CGEモデルにおける個々の部門の資本ストックの扱い

このメールでRutherfordがCGEモデルにおける個々の部門の資本ストックの扱いに関する質問に答えています。参考になるので訳します。

[まず質問文]

私は大学院生で、一地域を対象にしたCGEモデルをGAMS上で作成しています。個々の部門の資本ストックの特定化についての次の2つの質問について、コメントや参考文献を指摘していただけるとありがたいです。

  • 【1】"Cameroon model"の方法では、個々部門の資本ストックというのは与えられたデータであり、資本の価格は "capital composition matrix" を利用して計算されています。一方、LofgrenやEcoModのモデルのような最近の方法では、分析者が資本の価格(資本のレンタルプライスや資本への収益)を1と特定化し、SAMから得られる所得データを用いて、各部門の資本を特定化しています。その方法ではcapital composition matrixは用いられていません。

    私の一つ目の質問は、個々の部門の資本を特定化する上の2つのアプローチのうちどちらを利用するべきであり、この選択がモデルの結果にどのような影響を与えるのかということです。個々の部門の資本を特定化する方法について説明している論文はあるのでしょうか?

  • Cameroonモデルに基づく動学モデルでは、資本ストックのアップデート方法は明解です(投資も減耗も考慮されています)。一方、SAMの資本所得データから資本ストックが計算されている場合には、どうやって資本はアップデートされているのでしょうか?


[以下、Rutherfordの回答]

お気付きのように、「資本の購入価格(purchase pirce)」と「レンタル価格(rental price)」は本来異なるものです。基準となるSAM(social accounting matrix, 社会会計表)は、その基準年における資本に対する(暗黙の)レンタルペイメント(資本ストックをレンタルしたことへの対価)を記録しています【2】。

【3】そして、もしHarbergerの単位についての慣例に従うのなら、基準年の価格(資本のレンタルプライス)を1と置き、基準年の資本のimputed returns(レンタルペイメントのこと)をそのまま資本ストックの量とみなすことになります。【4】さらに、投資が資本ストックに蓄積されていくモデルを構築しようとするのなら、(資本ストックと投資の)測定単位(unit of measures)の違いを考慮するための「stock-flow conversion(ストックとフローの変換)」をおこなう必要があります。

【5】あるいは、別の資本の測定単位を利用し(例えば、資本ストック=3×基準年の生産量という関係で計算し)、資本の収益(生産要素としての報酬)と資本ストックの比率に基づいて資本のレンタルプライスを計算する(帰属させる)こともできます。

注意すべきなのは、静学的な基準均衡の整合性が動学的な整合性を意味するわけではないということです。もし、モデルがbalanced steady-state growth pathを辿るようにカリブレイトしたいのなら、資本からの収入の価値と投資水準の間にある関係が成立している必要があります。例えば、

I = VK * (delta + gamma) / (delta + r)

** データ **
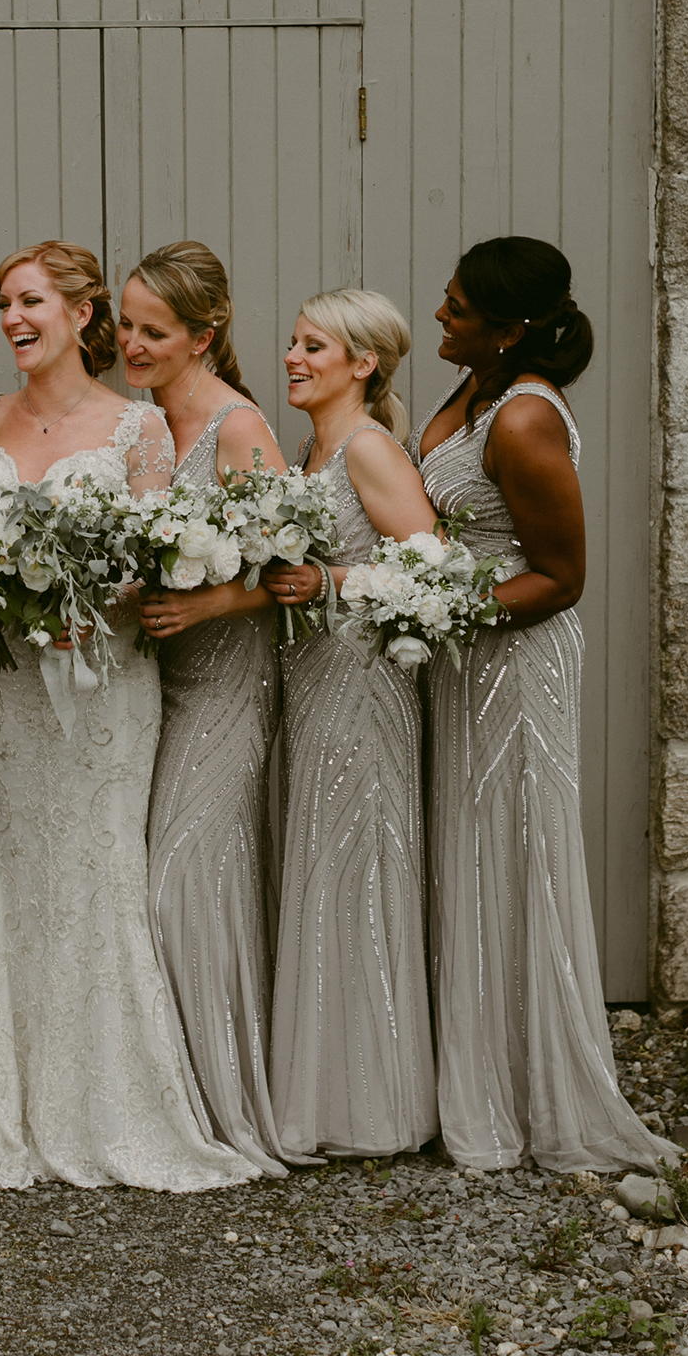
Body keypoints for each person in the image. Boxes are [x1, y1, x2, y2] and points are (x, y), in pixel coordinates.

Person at [0, 240, 258, 1191]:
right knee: (17, 862)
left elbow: (155, 558)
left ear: (82, 315)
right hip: (6, 687)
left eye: (31, 300)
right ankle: (7, 1095)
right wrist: (2, 592)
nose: (11, 319)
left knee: (101, 865)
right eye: (2, 302)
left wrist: (84, 601)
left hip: (107, 684)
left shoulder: (139, 427)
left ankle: (119, 1099)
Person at [412, 237, 675, 1172]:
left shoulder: (522, 420)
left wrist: (428, 604)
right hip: (458, 654)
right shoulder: (472, 386)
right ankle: (472, 1066)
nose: (440, 316)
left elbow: (561, 578)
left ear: (510, 327)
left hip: (515, 661)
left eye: (456, 307)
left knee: (516, 850)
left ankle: (531, 1087)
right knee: (469, 848)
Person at [119, 242, 286, 1175]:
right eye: (129, 325)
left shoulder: (236, 427)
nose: (131, 343)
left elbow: (290, 573)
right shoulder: (142, 424)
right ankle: (162, 1083)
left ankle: (224, 1098)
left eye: (154, 331)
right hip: (152, 684)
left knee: (186, 876)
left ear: (204, 336)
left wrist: (212, 600)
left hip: (225, 679)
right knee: (152, 873)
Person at [260, 289, 438, 1160]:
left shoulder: (366, 449)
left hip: (364, 683)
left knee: (359, 863)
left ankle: (371, 1102)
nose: (293, 357)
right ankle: (326, 1086)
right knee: (326, 860)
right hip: (314, 678)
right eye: (293, 342)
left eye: (314, 347)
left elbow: (432, 571)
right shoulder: (313, 448)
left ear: (363, 364)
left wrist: (328, 584)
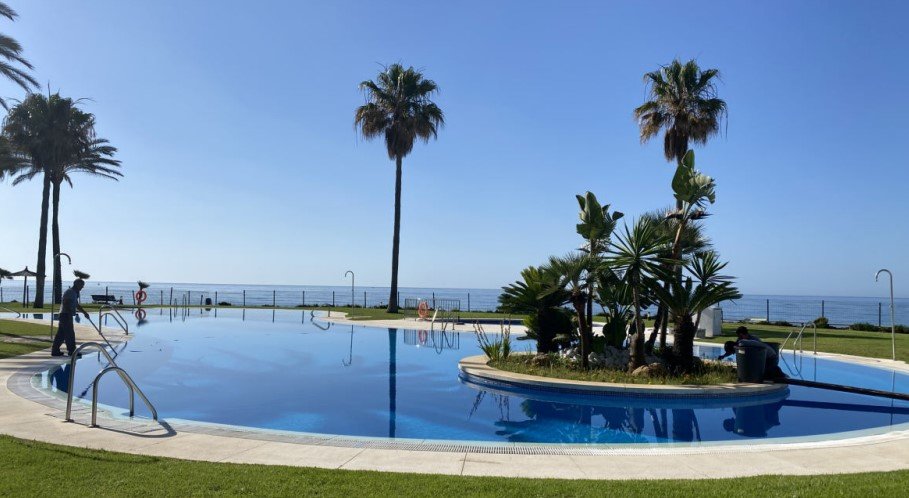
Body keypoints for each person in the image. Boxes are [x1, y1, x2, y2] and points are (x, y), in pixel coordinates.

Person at [51, 279, 90, 357]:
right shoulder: (70, 292)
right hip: (65, 315)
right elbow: (66, 303)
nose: (82, 287)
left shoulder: (74, 293)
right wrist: (69, 314)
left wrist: (84, 312)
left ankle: (55, 351)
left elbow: (76, 305)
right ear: (76, 284)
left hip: (65, 315)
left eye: (82, 285)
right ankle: (72, 351)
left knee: (61, 334)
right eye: (81, 285)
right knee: (70, 334)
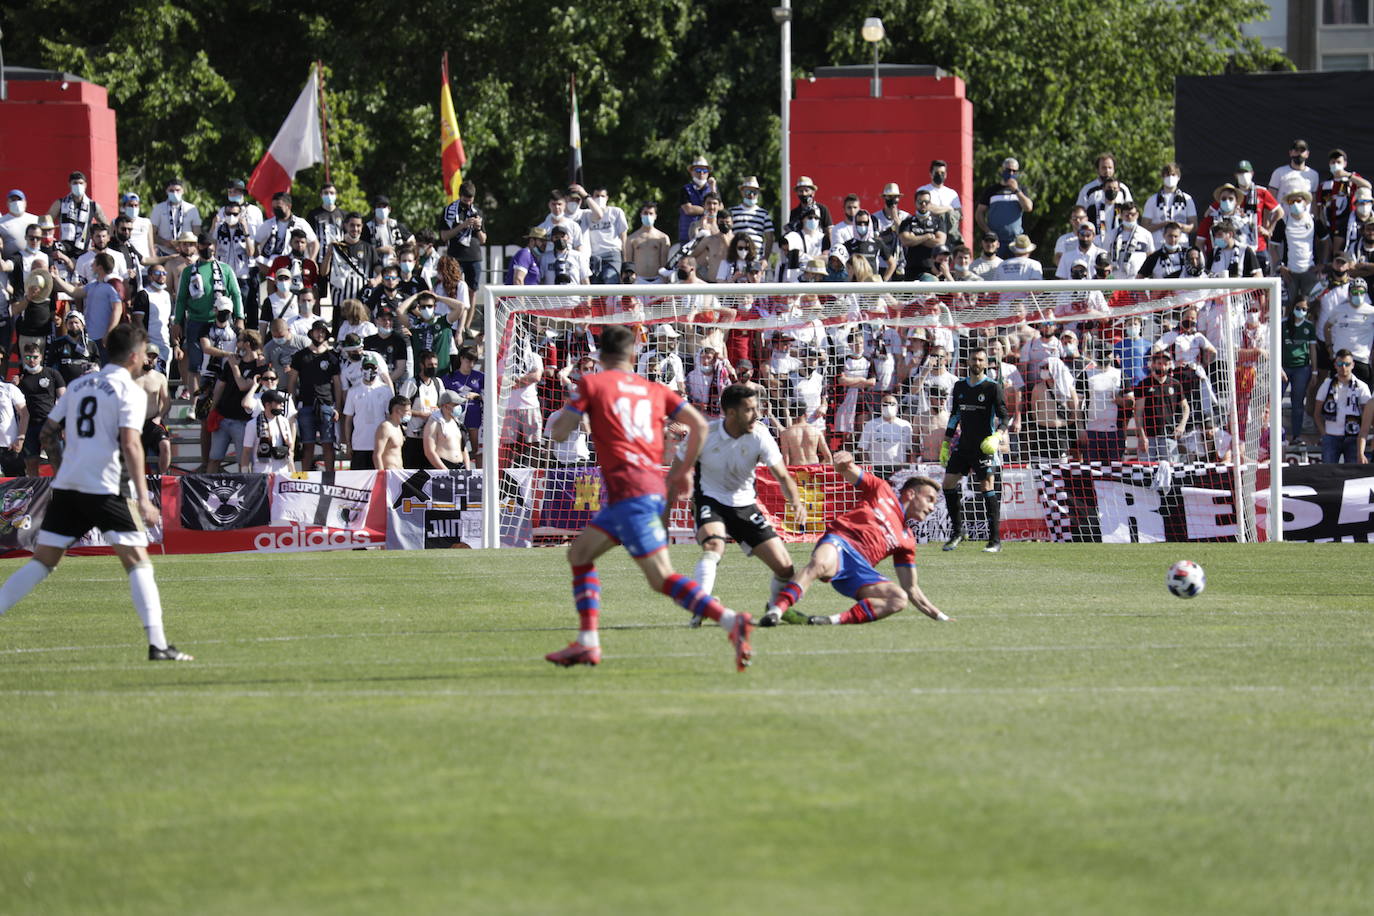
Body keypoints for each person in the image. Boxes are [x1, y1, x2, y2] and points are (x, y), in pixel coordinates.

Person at [543, 325, 755, 671]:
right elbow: (699, 425)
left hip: (630, 492)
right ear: (634, 355)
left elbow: (559, 432)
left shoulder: (593, 384)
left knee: (656, 576)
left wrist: (577, 407)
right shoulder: (653, 389)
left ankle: (730, 621)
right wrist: (684, 469)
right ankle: (588, 642)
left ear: (600, 357)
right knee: (589, 556)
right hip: (649, 487)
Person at [0, 323, 192, 661]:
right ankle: (158, 644)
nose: (147, 359)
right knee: (138, 562)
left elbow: (47, 434)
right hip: (105, 485)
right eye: (145, 353)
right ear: (134, 356)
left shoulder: (79, 385)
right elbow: (132, 443)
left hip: (70, 483)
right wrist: (144, 498)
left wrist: (62, 470)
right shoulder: (128, 390)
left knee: (43, 561)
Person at [669, 384, 806, 626]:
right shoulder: (703, 434)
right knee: (713, 546)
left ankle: (775, 610)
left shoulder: (761, 435)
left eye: (756, 408)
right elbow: (675, 474)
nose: (756, 414)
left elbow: (783, 476)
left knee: (785, 568)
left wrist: (795, 500)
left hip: (744, 506)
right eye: (749, 409)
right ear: (731, 413)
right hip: (710, 500)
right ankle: (701, 605)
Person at [762, 451, 948, 627]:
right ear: (911, 494)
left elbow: (911, 589)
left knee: (898, 598)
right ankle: (776, 610)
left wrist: (941, 617)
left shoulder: (907, 540)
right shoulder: (882, 489)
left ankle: (829, 621)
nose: (932, 507)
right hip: (840, 543)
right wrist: (846, 460)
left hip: (859, 570)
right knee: (818, 564)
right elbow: (847, 469)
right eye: (929, 499)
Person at [939, 347, 1009, 553]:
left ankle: (995, 540)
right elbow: (954, 415)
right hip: (963, 446)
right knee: (948, 484)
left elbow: (1005, 417)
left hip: (983, 447)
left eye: (980, 360)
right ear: (968, 362)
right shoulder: (959, 386)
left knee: (987, 487)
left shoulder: (992, 387)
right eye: (973, 359)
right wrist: (945, 443)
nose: (977, 363)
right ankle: (958, 532)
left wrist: (997, 436)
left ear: (986, 363)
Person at [286, 320, 342, 471]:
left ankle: (330, 479)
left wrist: (338, 407)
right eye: (318, 331)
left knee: (328, 445)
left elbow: (337, 384)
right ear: (311, 333)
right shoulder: (300, 355)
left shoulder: (332, 357)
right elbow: (292, 381)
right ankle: (305, 479)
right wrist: (291, 405)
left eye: (323, 332)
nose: (320, 334)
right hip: (306, 405)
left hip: (327, 405)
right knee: (307, 445)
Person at [1128, 350, 1190, 462]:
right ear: (1153, 364)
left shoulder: (1175, 384)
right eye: (1160, 363)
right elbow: (1138, 412)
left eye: (1165, 364)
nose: (1163, 367)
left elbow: (1186, 408)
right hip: (1148, 437)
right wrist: (1142, 436)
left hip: (1169, 435)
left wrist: (1182, 426)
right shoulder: (1144, 384)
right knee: (1145, 471)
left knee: (1170, 471)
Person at [1313, 349, 1372, 464]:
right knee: (1328, 473)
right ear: (1335, 365)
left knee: (1353, 475)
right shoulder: (1327, 385)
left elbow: (1367, 415)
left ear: (1353, 365)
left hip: (1354, 436)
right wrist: (1324, 434)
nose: (1343, 367)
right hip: (1331, 436)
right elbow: (1317, 413)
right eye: (1340, 364)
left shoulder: (1362, 387)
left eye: (1347, 364)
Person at [17, 343, 65, 476]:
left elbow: (64, 399)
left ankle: (60, 494)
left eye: (34, 357)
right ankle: (35, 494)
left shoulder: (52, 373)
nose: (31, 360)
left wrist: (63, 424)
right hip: (29, 426)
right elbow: (17, 405)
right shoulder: (21, 378)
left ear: (41, 357)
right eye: (27, 357)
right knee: (31, 464)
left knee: (57, 462)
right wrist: (15, 385)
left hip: (49, 424)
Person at [342, 352, 393, 469]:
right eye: (366, 367)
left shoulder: (385, 390)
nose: (370, 370)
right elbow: (348, 420)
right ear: (361, 369)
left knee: (379, 482)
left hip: (380, 446)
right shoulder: (353, 391)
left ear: (377, 369)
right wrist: (348, 444)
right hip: (359, 445)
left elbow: (389, 418)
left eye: (373, 367)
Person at [976, 157, 1033, 257]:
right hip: (995, 240)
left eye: (1014, 171)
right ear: (1002, 170)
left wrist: (1016, 190)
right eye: (1008, 170)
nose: (1011, 173)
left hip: (1015, 240)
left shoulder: (1021, 189)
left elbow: (1028, 207)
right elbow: (979, 212)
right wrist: (987, 230)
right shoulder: (992, 190)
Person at [135, 344, 172, 475]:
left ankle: (163, 478)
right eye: (148, 355)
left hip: (152, 421)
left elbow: (167, 401)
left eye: (154, 357)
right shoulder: (131, 374)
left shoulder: (160, 377)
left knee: (165, 446)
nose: (150, 359)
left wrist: (159, 417)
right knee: (136, 458)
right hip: (134, 423)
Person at [242, 388, 296, 474]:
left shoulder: (284, 421)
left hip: (283, 473)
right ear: (267, 405)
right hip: (262, 473)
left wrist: (293, 472)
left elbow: (290, 450)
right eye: (278, 403)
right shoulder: (252, 424)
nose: (282, 405)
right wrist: (244, 474)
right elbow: (246, 451)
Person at [424, 389, 469, 469]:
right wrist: (445, 471)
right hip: (443, 468)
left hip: (460, 468)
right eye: (455, 404)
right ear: (445, 406)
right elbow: (429, 451)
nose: (458, 407)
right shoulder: (434, 422)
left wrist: (467, 469)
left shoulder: (457, 423)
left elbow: (463, 448)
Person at [374, 394, 409, 470]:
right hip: (388, 472)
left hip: (399, 471)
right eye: (406, 411)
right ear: (397, 411)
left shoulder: (399, 427)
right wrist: (382, 475)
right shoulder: (385, 427)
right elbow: (377, 455)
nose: (409, 414)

** 練習問題 **
資本ストックの扱いに関する本文から、「[以下、Rutherfordの回答]」と「(delta + r)」の間の部分を、両端の語句も含めて一字一句そのまま書き写してください。

** 結果 **
[以下、Rutherfordの回答]

お気付きのように、「資本の購入価格(purchase pirce)」と「レンタル価格(rental price)」は本来異なるものです。基準となるSAM(social accounting matrix, 社会会計表)は、その基準年における資本に対する(暗黙の)レンタルペイメント(資本ストックをレンタルしたことへの対価)を記録しています【2】。

【3】そして、もしHarbergerの単位についての慣例に従うのなら、基準年の価格(資本のレンタルプライス)を1と置き、基準年の資本のimputed returns(レンタルペイメントのこと)をそのまま資本ストックの量とみなすことになります。【4】さらに、投資が資本ストックに蓄積されていくモデルを構築しようとするのなら、(資本ストックと投資の)測定単位(unit of measures)の違いを考慮するための「stock-flow conversion(ストックとフローの変換)」をおこなう必要があります。

【5】あるいは、別の資本の測定単位を利用し(例えば、資本ストック=3×基準年の生産量という関係で計算し)、資本の収益(生産要素としての報酬)と資本ストックの比率に基づいて資本のレンタルプライスを計算する(帰属させる)こともできます。

注意すべきなのは、静学的な基準均衡の整合性が動学的な整合性を意味するわけではないということです。もし、モデルがbalanced steady-state growth pathを辿るようにカリブレイトしたいのなら、資本からの収入の価値と投資水準の間にある関係が成立している必要があります。例えば、

I = VK * (delta + gamma) / (delta + r)